Records from a collection:
· · · · · · ·
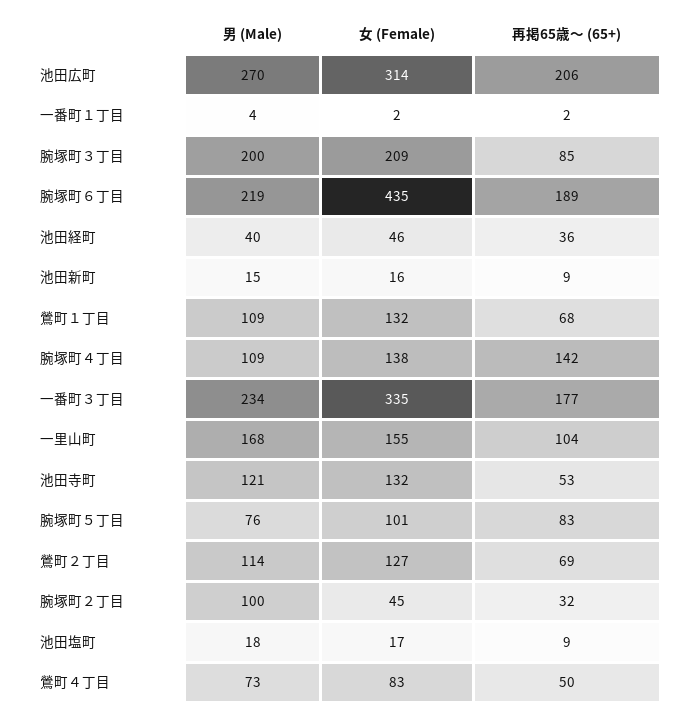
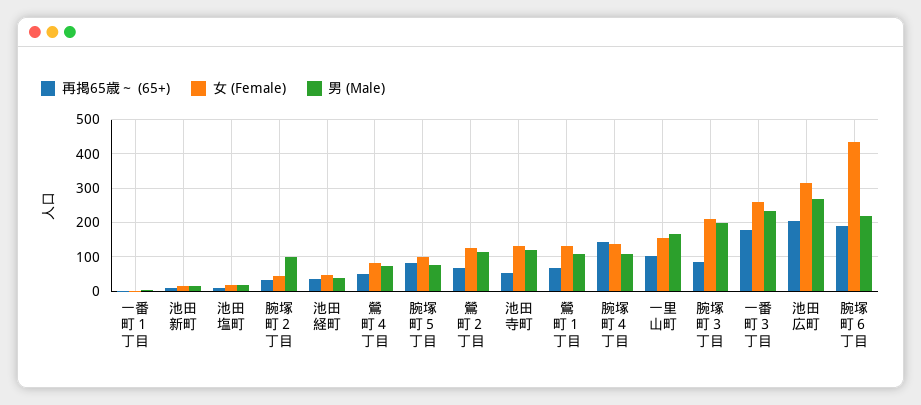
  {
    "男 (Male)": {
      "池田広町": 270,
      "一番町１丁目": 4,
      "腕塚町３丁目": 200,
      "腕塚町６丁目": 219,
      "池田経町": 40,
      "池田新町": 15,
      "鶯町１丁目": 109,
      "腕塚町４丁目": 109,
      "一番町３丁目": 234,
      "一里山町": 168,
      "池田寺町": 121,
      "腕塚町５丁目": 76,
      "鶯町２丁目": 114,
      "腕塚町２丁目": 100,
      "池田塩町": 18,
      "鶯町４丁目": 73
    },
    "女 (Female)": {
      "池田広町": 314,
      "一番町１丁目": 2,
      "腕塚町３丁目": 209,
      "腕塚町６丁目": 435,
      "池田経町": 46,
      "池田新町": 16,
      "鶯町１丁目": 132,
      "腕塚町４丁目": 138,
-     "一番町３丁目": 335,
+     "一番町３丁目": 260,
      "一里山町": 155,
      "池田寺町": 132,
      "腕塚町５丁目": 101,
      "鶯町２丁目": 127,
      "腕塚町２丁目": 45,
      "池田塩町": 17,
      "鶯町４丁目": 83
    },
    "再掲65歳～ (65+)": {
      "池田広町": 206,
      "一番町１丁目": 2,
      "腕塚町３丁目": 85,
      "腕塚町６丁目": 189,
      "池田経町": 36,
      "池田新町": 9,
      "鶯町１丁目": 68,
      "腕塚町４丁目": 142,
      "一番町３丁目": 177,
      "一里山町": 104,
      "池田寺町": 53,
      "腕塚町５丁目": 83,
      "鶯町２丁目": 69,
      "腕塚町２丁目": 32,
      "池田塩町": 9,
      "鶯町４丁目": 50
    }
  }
· · · · · · ·
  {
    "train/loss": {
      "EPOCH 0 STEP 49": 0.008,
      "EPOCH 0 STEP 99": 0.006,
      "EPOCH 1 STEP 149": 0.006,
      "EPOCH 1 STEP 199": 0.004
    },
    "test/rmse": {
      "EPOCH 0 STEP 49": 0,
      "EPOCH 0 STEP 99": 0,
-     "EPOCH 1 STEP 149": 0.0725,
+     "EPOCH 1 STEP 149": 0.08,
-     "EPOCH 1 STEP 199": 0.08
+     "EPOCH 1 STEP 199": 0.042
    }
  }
· · · · · · ·
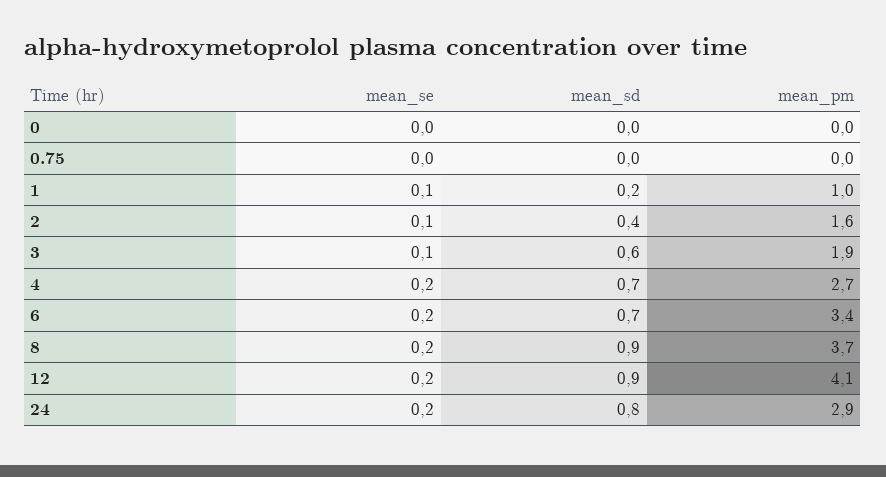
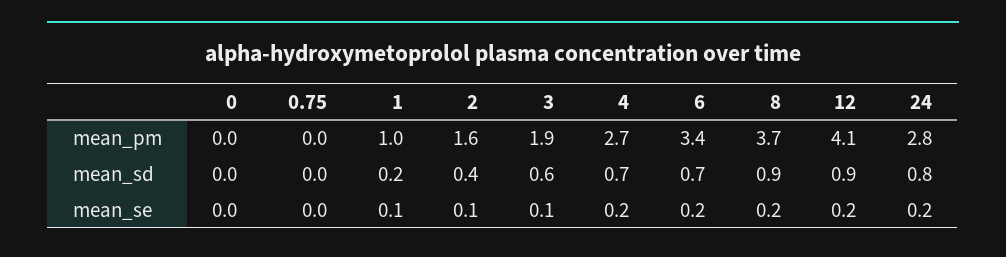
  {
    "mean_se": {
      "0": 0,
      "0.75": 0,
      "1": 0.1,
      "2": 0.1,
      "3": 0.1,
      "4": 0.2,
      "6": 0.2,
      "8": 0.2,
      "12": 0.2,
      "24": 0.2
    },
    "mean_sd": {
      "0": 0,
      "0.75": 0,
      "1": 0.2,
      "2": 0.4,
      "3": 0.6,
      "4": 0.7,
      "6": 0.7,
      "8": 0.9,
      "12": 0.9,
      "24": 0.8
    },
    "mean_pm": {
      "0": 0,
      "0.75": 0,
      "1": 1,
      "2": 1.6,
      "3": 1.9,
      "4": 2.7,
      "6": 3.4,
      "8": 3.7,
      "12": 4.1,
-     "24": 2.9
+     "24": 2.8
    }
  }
· · · · · · ·
▶ **The task**:
Every line in the records above with the string "EPOCH" in it should be shown.

▶ **Answer to this exercise**:
      "EPOCH 0 STEP 49": 0.008,
      "EPOCH 0 STEP 99": 0.006,
      "EPOCH 1 STEP 149": 0.006,
      "EPOCH 1 STEP 199": 0.004
      "EPOCH 0 STEP 49": 0,
      "EPOCH 0 STEP 99": 0,
-     "EPOCH 1 STEP 149": 0.0725,
+     "EPOCH 1 STEP 149": 0.08,
-     "EPOCH 1 STEP 199": 0.08
+     "EPOCH 1 STEP 199": 0.042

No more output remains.